Bireyin üstünün, otomobilinin, bürosunun veya konutunun aranmaması ve takip edilmemesi esastır. Bunun istisnası, suçun önlenmesi ve işlendiği iddia olunan suçun delilleri ile faillerinin ortaya çıkarılıp elde edilmesi amacı olarak gösterilebilir. Suçun önlenmesi için; sadece kişinin üstü, otomobili ve yanında taşıdığı eşya aranır, fakat ev ve bürosu bu arama türü kapsamına girmez.
Demokratik hukuk toplumunda kişinin en önemli hakkı olarak kabul edilen özel hayat, konut ve işyeri dokunulmazlığı hakkı, ancak Anayasa m.13’e uygun olarak, İHAS m.8/2, Anayasa m.20/2 ve m.21/2’de çizilen çerçeve ışığında kanunla sınırlanabilir. Hiç kimse, keyfi olarak bir başkasının üzerini, evini, işyerini ve kullandığı vasıtayı arayamaz.

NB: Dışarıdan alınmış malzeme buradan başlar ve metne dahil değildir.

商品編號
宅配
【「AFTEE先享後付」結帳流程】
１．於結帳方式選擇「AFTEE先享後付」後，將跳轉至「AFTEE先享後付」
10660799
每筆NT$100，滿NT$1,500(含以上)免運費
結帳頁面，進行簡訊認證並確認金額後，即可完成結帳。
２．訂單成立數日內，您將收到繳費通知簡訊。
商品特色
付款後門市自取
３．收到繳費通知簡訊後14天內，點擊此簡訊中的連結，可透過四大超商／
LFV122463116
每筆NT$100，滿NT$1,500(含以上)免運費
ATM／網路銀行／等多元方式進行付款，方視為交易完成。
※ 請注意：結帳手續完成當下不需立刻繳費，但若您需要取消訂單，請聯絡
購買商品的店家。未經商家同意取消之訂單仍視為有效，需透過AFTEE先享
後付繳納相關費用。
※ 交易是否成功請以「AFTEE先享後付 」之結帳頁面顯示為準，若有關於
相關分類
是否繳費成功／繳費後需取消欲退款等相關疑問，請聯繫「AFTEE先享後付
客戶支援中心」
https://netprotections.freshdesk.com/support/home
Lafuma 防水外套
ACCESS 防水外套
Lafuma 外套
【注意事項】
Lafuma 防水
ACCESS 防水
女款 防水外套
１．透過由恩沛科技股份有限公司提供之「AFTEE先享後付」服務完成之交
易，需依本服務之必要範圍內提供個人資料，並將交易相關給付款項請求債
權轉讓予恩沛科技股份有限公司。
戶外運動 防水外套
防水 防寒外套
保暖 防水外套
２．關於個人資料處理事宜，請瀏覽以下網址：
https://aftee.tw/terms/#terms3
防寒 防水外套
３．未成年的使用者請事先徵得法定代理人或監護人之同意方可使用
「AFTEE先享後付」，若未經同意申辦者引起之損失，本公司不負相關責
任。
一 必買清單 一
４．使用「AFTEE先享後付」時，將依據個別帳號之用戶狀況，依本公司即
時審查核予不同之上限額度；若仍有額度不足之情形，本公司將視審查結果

Bu arama suç olacağı gibi, bu aramadan elde edilen deliller de hukuka aykırı delil niteliği taşıyacaktır. Anayasa m.38/6’ya göre hukuka aykırı deliller, hiçbir yargılama türünde bireyin aleyhine kullanılamaz. Çünkü hukuka aykırılık bir bütündür. Bir delil, ya hukuka aykırıdır ya da hukuka uygundur. Delil bazen hukuka uygun ve bazen de hukuka aykırı sayılamaz.
Makul şüphe ve somut nedenler olmadıkça, insanın özel hayat hakkını ihlal eden arama tedbirine başvurulmamalı ve bu amaçla hakime veya kanunla yetkili kılınan makama yapılan talepler, aramaya muhatap olacak insan üzerinde makul şüphe oluşmadıkça veya şüpheli veya sanığın ya da suç delillerinin aranacak yerde bulunabileceğine dair somut nedenlerin varlığı tespit edilmedikçe reddedilmelidir. Hukuk devleti olmanın gereği budur. Arama tedbirine başvurulması, bir kural değil istisnadır.
İdari amaçlı yapılan önleme aramalarında herhangi bir sorun bulunmamakta gibi gözükse de, bu tür aramaların yapılabilmesinin önünü güvenlik amaçlı birkaç istisna dışında açık tutmamak ve mutlak şekilde hakim kararı veya yetkili amirin somut gerekçelerle ve bir defaya mahsus vereceği yazılı emir çerçevesinde değerlendirmek gerekir. Bu tür aramalar, ya hakim kararıyla veya gecikmesinde zarar ve somut tehlike bulunan durumlarda kanun koyucu tarafından yetkili kılınan makamın (vali veya kaymakamın) yazılı emriyle yapılabilmelidir.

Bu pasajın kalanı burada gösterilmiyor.